R: A Santa Montanha é de fato um lugar abençoado,
um oásis espiritual que santificou as pessoas que sabem como amar, como dar
assiatencia às pessoas, como se sacrificar pelos outros e como dar descanso aos
cansados.
Que nao seja paradoxal se eu disser que a Santa Montanha
é um lugar de guerra, um lugar de guerras conflitantes. Quero dizer, claro, a
guerra espiritual contra os maus espíritos. O apóstolo Paulo escreve:
"Porque a nossa luta não é contra a carne e o sangue, mas contra os potestades,
contra as autoridades, contra os poderes deste mundo escuro e contra os
espíritos do mal nos céus" (Efésios 6:12).
Os Pais da Santa Montanha ganham experiência nesta
guerra, e é por isso que eles podem ensinar sobre os métodos dessa guerra
espiritual àqueles que desejam aprender. Quando alguém luta contra o diabo, o
pecado e a morte, pode experimentar os frutos da divina Economia, a encarnação
de Cristo, e adquirir liberdade espiritual e plenitude interior.

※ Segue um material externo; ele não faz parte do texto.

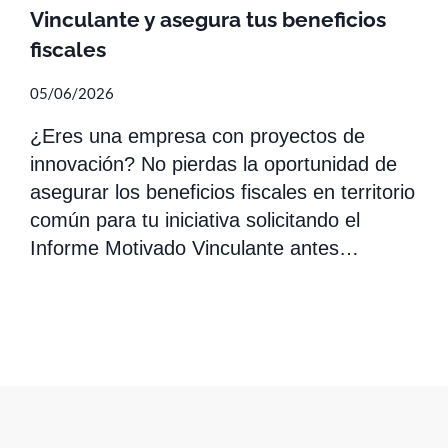
Vinculante y asegura tus beneficios
fiscales
05/06/2026
¿Eres una empresa con proyectos de
innovación? No pierdas la oportunidad de
asegurar los beneficios fiscales en territorio
común para tu iniciativa solicitando el
Informe Motivado Vinculante antes…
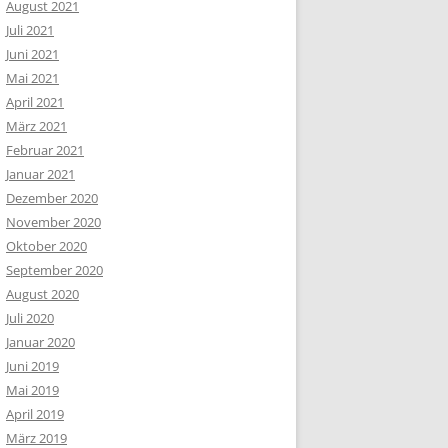
August 2021
Juli 2021
Juni 2021
Mai 2021
April 2021
März 2021
Februar 2021
Januar 2021
Dezember 2020
November 2020
Oktober 2020
September 2020
August 2020
Juli 2020
Januar 2020
Juni 2019
Mai 2019
April 2019
März 2019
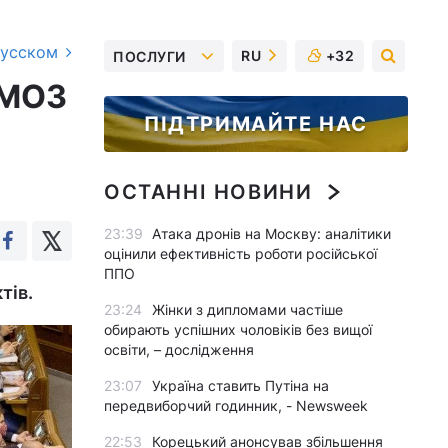
русском
RU
+32
ПОСЛУГИ
 МОЗ
ПІДТРИМАЙТЕ НАС
ОСТАННІ НОВИНИ
23:39
Атака дронів на Москву: аналітики
оцінили ефективність роботи російської
ППО
тів.
23:24
Жінки з дипломами частіше
обирають успішних чоловіків без вищої
освіти, – дослідження
23:07
Україна ставить Путіна на
передвиборчий годинник, - Newsweek
22:53
Корецький анонсував збільшення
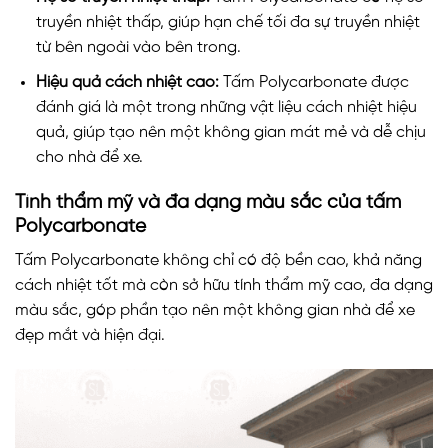
truyền nhiệt thấp, giúp hạn chế tối đa sự truyền nhiệt
từ bên ngoài vào bên trong.
Hiệu quả cách nhiệt cao:
Tấm Polycarbonate được
đánh giá là một trong những vật liệu cách nhiệt hiệu
quả, giúp tạo nên một không gian mát mẻ và dễ chịu
cho nhà để xe.
Tính thẩm mỹ và đa dạng màu sắc của tấm
Polycarbonate
Tấm Polycarbonate không chỉ có độ bền cao, khả năng
cách nhiệt tốt mà còn sở hữu tính thẩm mỹ cao, đa dạng
màu sắc, góp phần tạo nên một không gian nhà để xe
đẹp mắt và hiện đại.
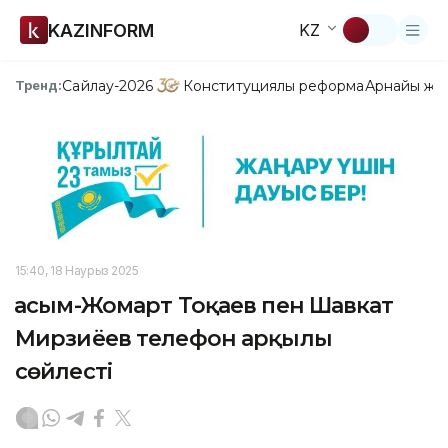
KAZINFORM
KZ
Сайлау-2026
Конституциялық реформа
Арнайы жо
Тренд:
15:40, 18 Наурыз 2025
Қасым-Жомарт Тоқаев пен Шавкат
Мирзиёев телефон арқылы
сөйлесті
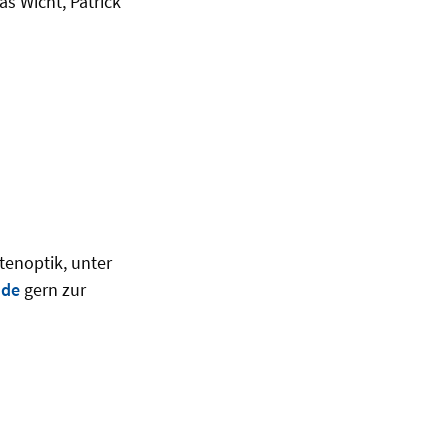
s Wicht, Patrick
tenoptik, unter
.de
gern zur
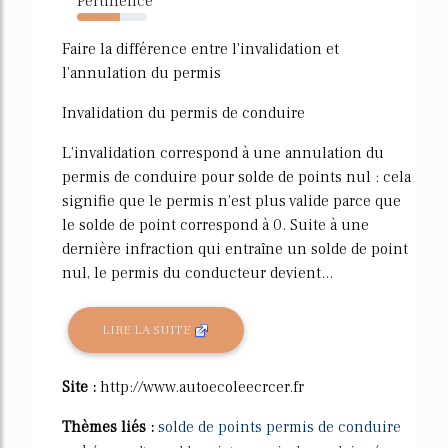
Pertinence
61%
Faire la différence entre l'invalidation et
l'annulation du permis
Invalidation du permis de conduire
L'invalidation correspond à une annulation du
permis de conduire pour solde de points nul : cela
signifie que le permis n'est plus valide parce que
le solde de point correspond à 0. Suite à une
dernière infraction qui entraîne un solde de point
nul, le permis du conducteur devient...
LIRE LA SUITE
Site :
http://www.autoecoleecrcer.fr
Thèmes liés :
solde de points permis de conduire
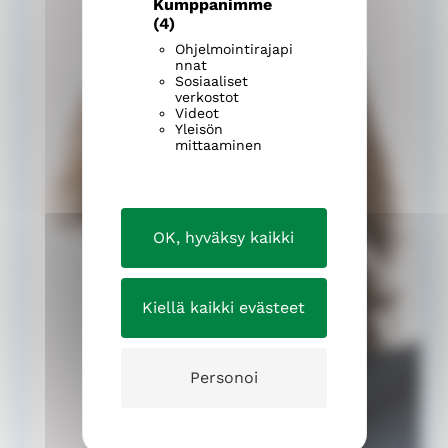
Kumppanimme
(4)
Ohjelmointirajapi
nnat
Sosiaaliset
verkostot
Videot
Yleisön
mittaaminen
OK, hyväksy kaikki
Kiellä kaikki evästeet
Personoi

Desde meus anos de estudante, visitei
frequentemente o Monte Athos, conheci monges veneráveis, provei seu pão
abençoado, ouvi suas palavras santificadas, senti o amor e sua vida oculta,
passei a conhecer quem é o homem natural em Cristo, vigílias nos mosteiros,
sketes e eremitérios, percorri as trilhas maravilhosas, regozijei-me em sua
pureza virginal da natureza e geralmente vivi em um mundo de amor, pureza,
ternura e nobreza.
Na Santa Montanha cheguei a conhecer a verdade de
que os monges autênticos estão imbuídos da vida profética, apostólica e mártir,
eles "vivem o Evangelho", são profetas contemporâneos, apóstolos e
mártires da Igreja. Muitas vezes invoco suas intercessões e orações.
O Monte Atos, apesar de alguns erros cometidos por
certos monges individuais, é um lugar de mistério, inflamado pela oração, é um
ventre espiritual que dá à luz filhos de Deus, cidadãos celestes. É por isso
que devemos ter profundo respeito por isso.